--- START ---

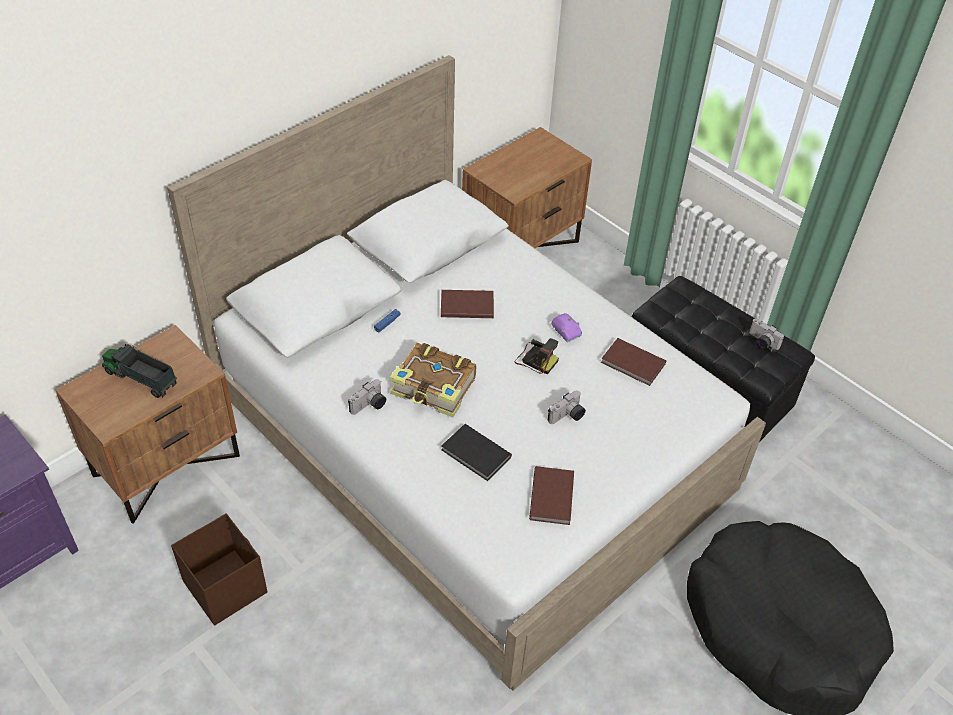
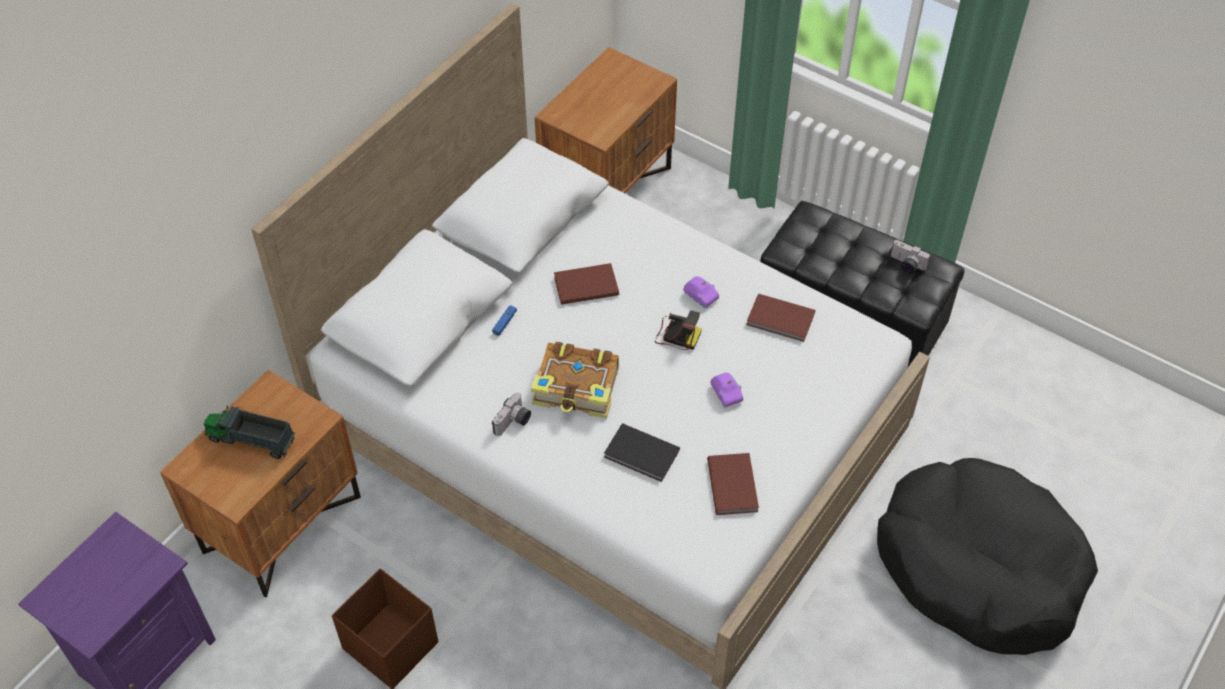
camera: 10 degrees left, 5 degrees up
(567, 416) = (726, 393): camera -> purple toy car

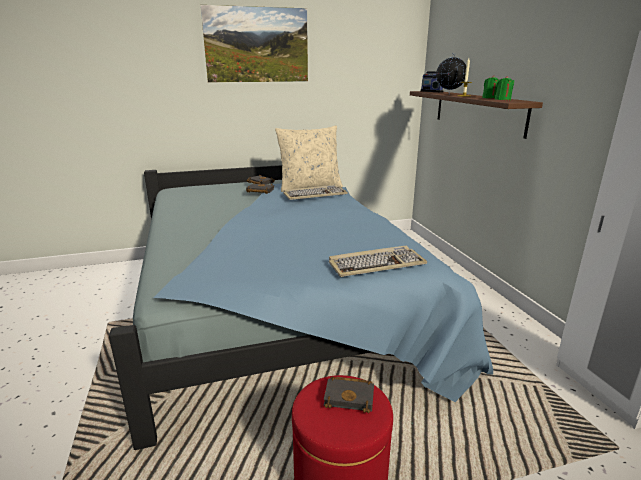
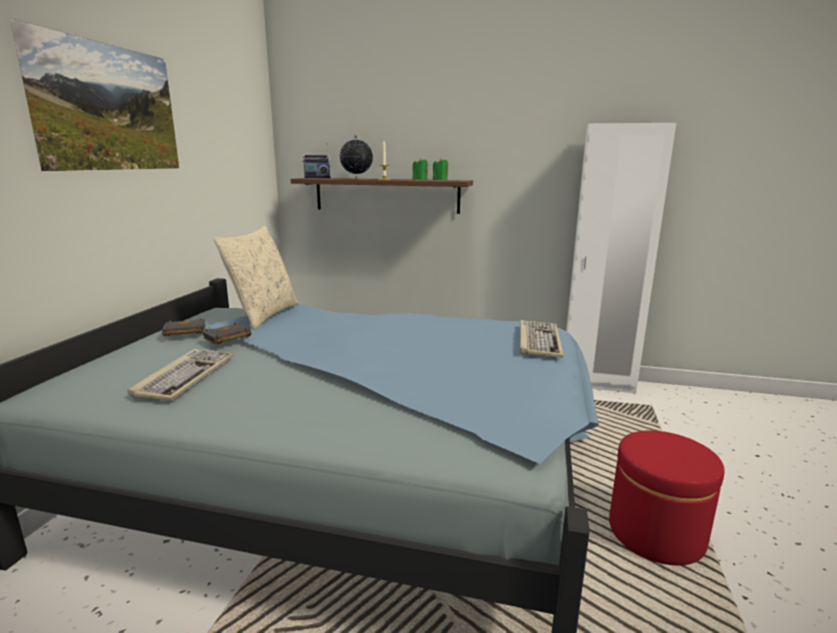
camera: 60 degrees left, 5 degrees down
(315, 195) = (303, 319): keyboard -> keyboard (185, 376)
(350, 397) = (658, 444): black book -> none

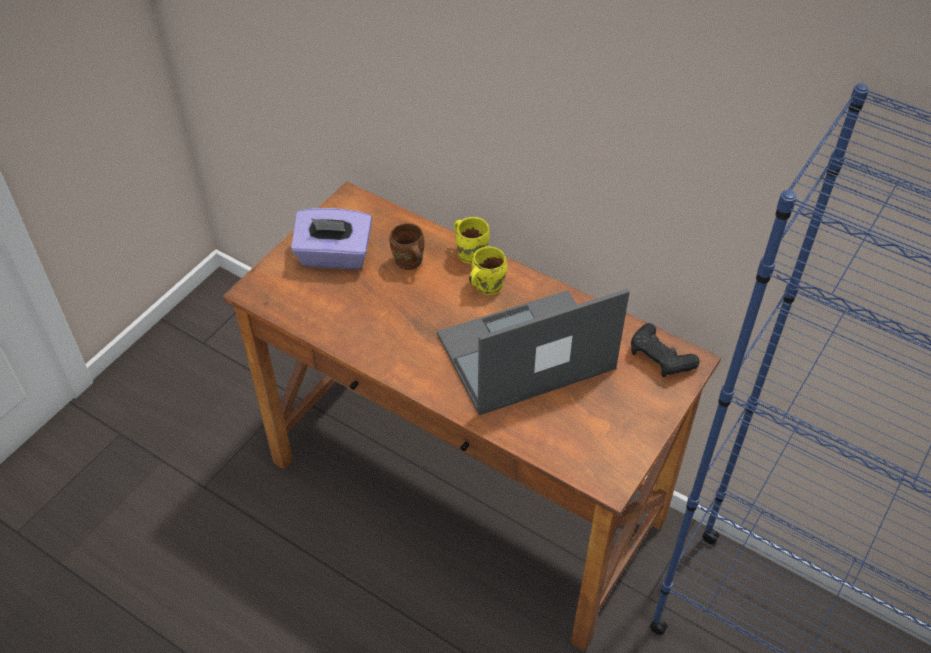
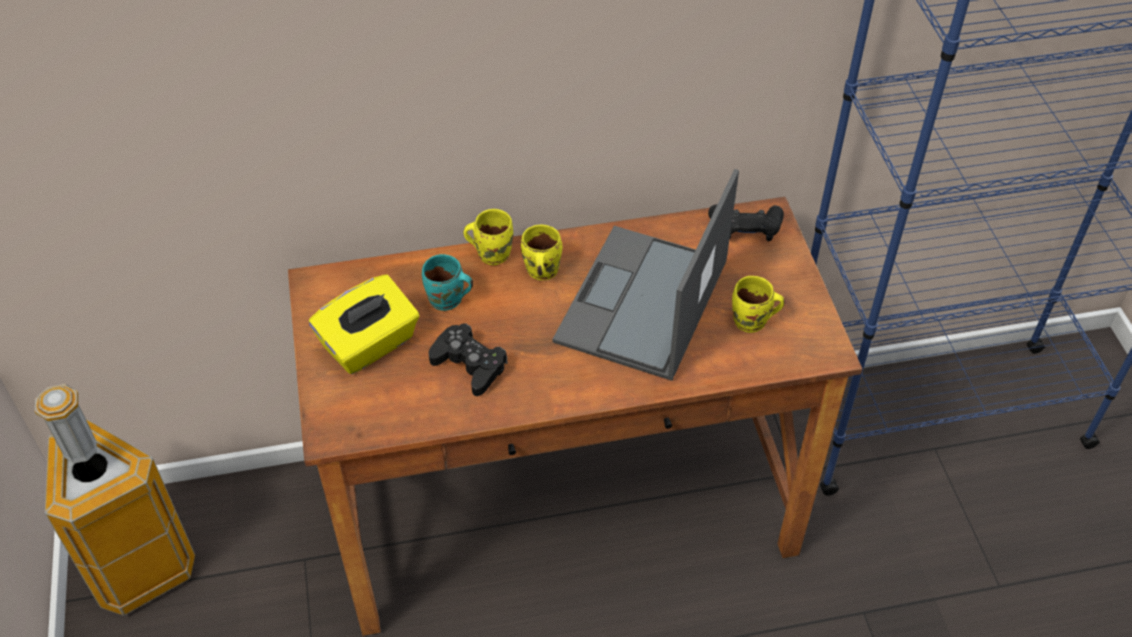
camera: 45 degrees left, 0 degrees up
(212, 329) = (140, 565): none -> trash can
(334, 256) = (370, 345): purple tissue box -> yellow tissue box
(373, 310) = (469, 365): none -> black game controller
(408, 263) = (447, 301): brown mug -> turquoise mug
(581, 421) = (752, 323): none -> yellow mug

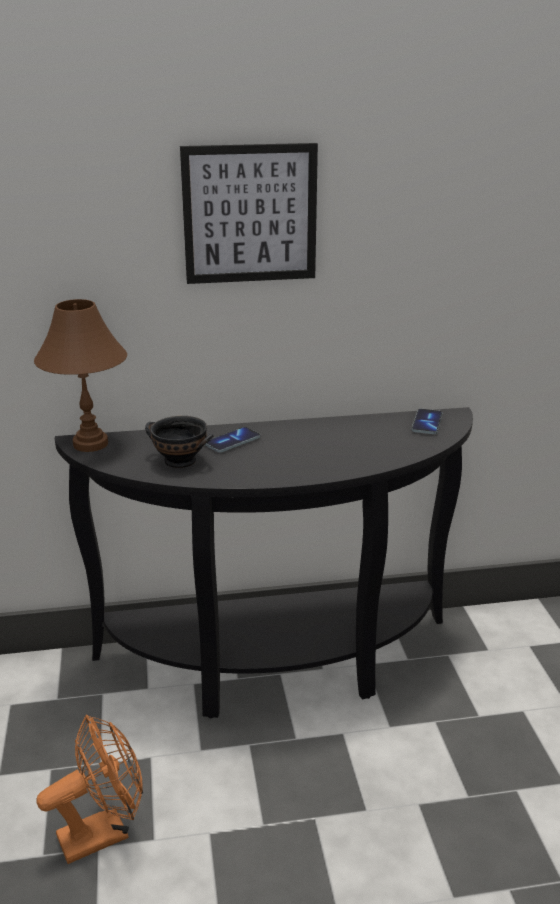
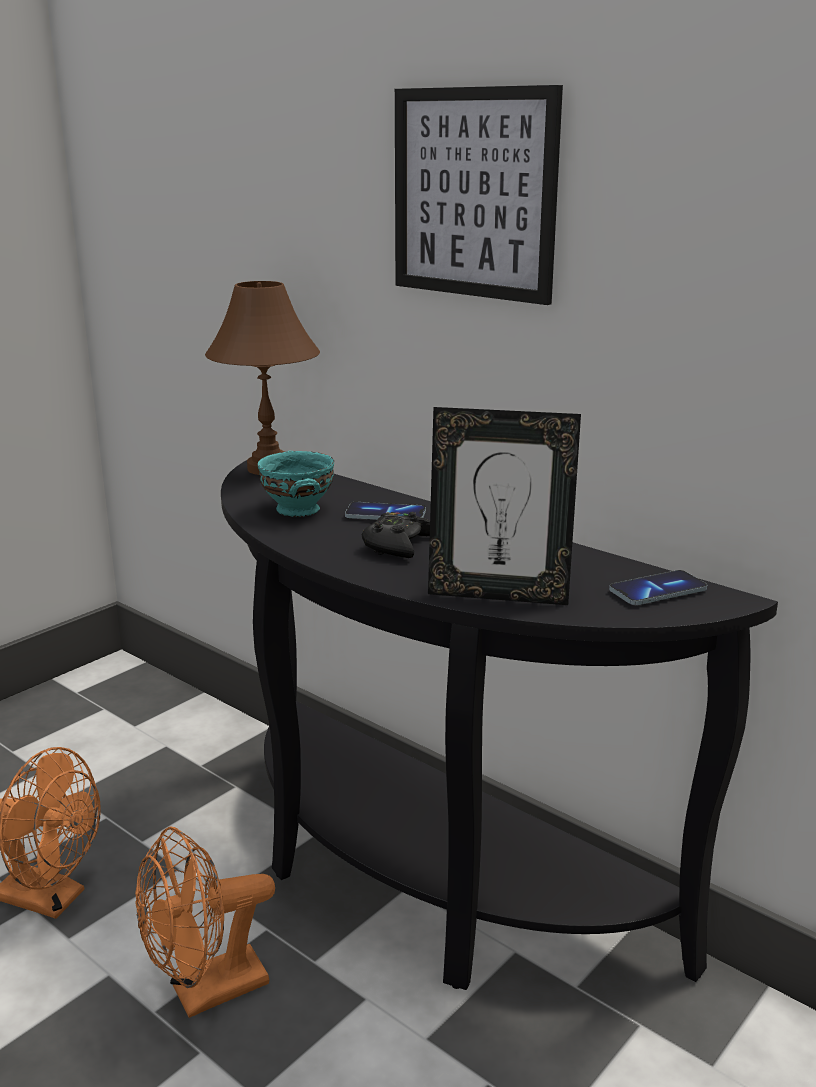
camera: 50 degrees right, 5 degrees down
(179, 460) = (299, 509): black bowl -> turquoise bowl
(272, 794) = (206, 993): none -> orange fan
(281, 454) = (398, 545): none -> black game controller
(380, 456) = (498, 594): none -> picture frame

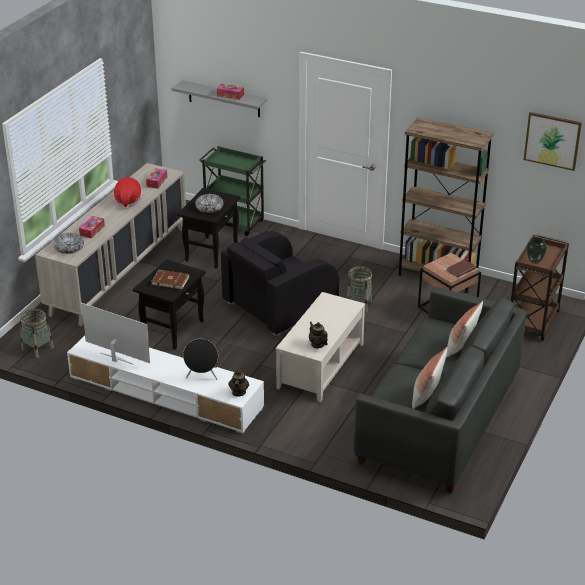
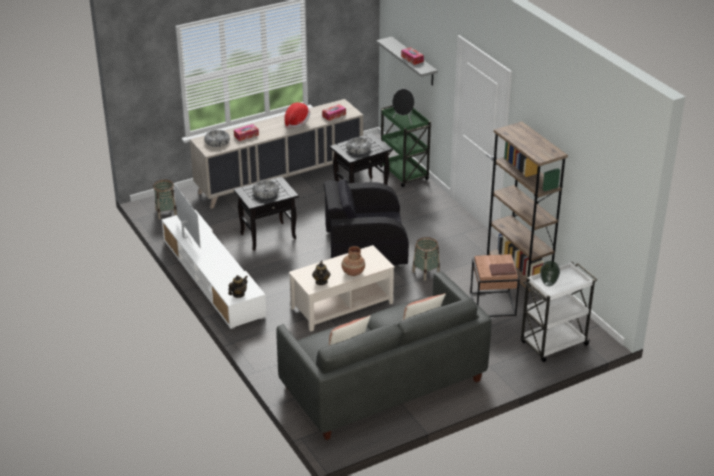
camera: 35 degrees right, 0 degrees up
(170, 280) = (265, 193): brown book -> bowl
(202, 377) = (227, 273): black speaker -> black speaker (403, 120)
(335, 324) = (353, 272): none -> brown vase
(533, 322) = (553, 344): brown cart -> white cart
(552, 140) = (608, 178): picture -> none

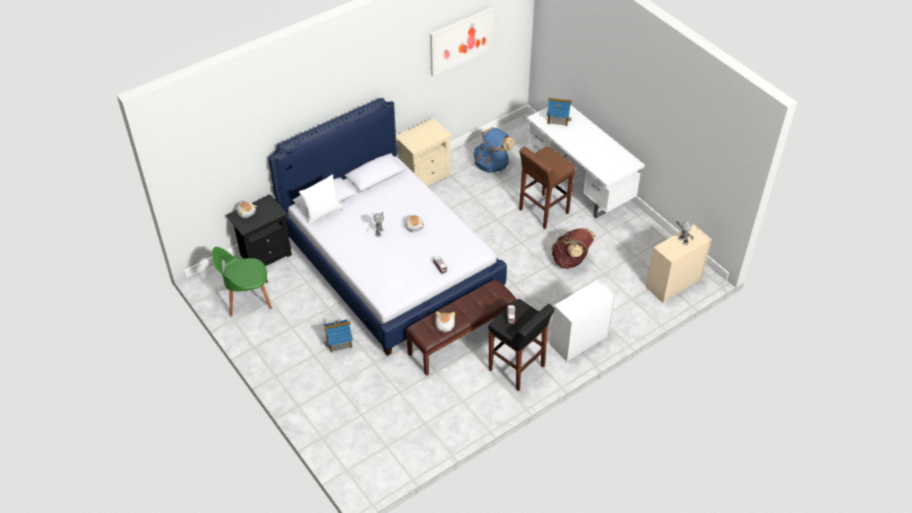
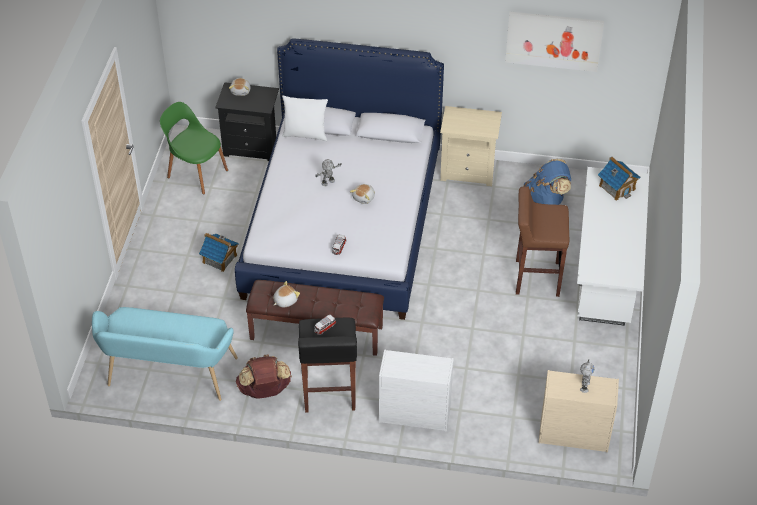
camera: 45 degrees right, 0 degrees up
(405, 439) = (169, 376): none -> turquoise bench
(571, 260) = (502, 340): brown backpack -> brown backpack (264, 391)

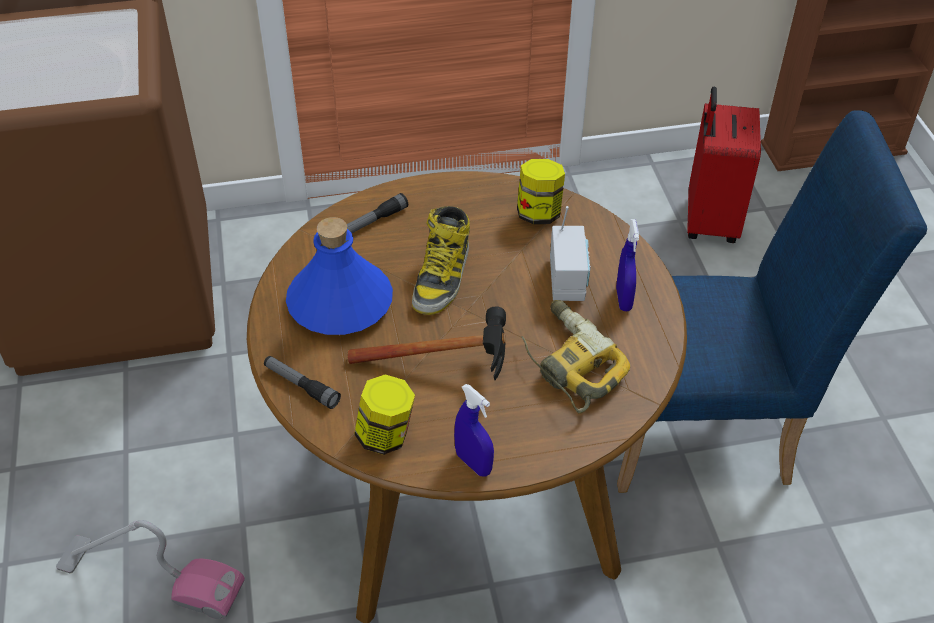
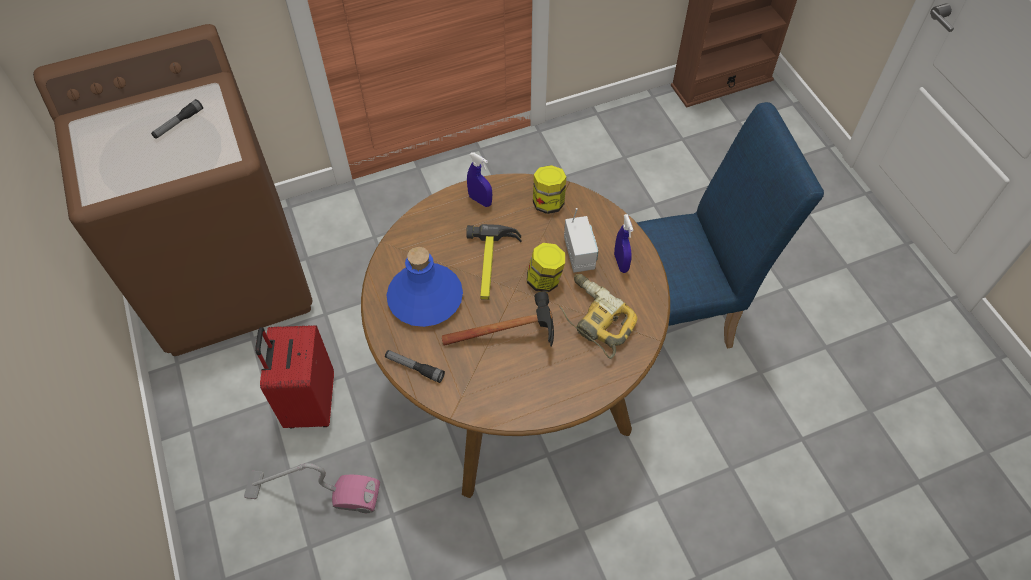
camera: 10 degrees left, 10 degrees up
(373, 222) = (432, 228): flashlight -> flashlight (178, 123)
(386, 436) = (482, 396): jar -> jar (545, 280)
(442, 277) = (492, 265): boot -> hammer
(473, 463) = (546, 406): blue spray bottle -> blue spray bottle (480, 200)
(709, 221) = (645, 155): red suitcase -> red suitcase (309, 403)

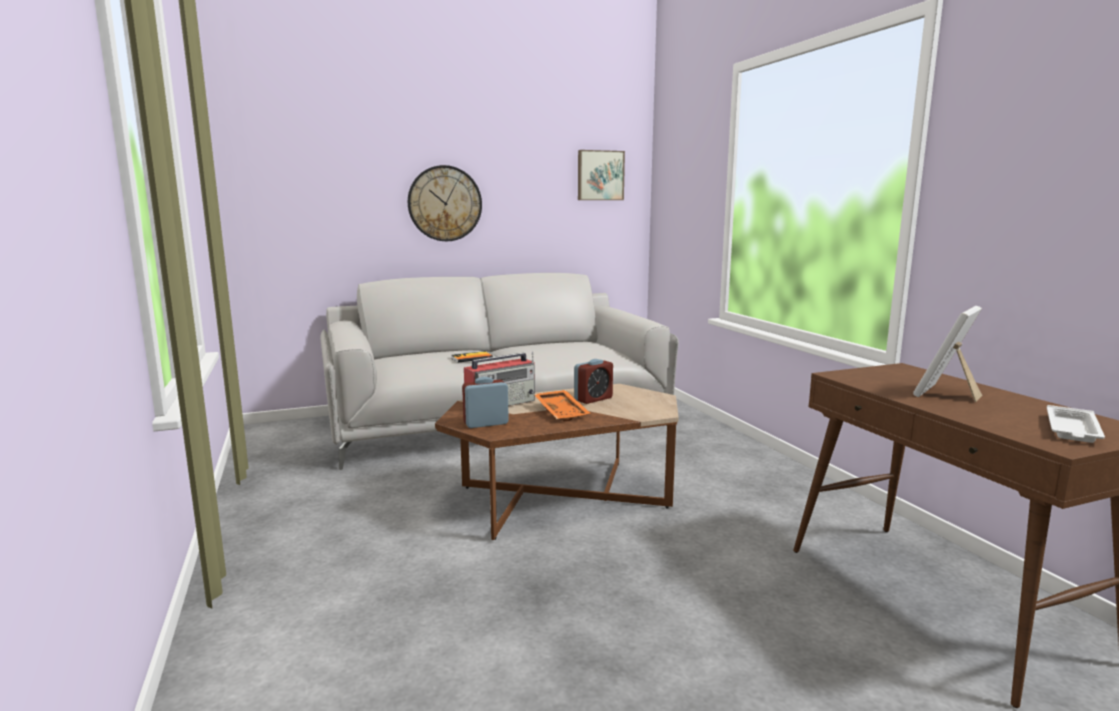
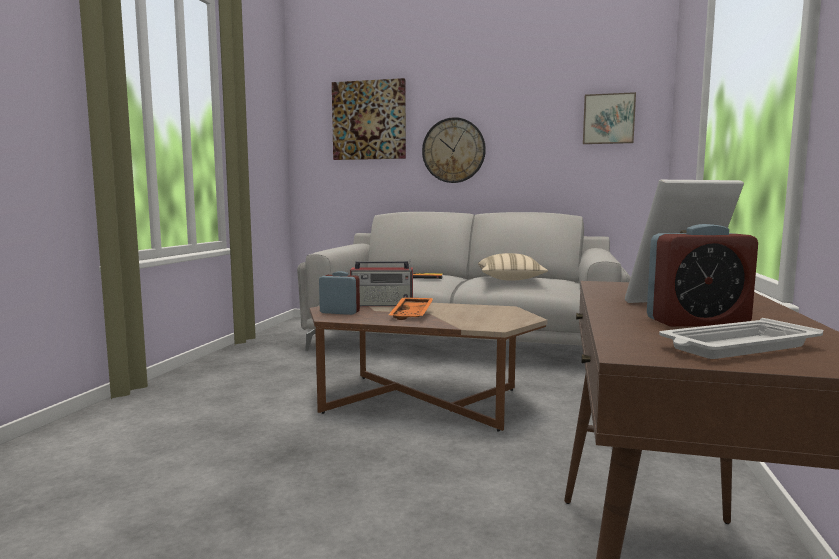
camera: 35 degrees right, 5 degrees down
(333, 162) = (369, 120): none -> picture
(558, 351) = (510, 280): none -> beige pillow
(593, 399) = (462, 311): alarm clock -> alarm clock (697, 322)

--- END ---

— What you should do —
Every line of the material that includes the word "yellow" needs to be copied.

— Task answer —
(334, 256) = (370, 345): purple tissue box -> yellow tissue box
(581, 421) = (752, 323): none -> yellow mug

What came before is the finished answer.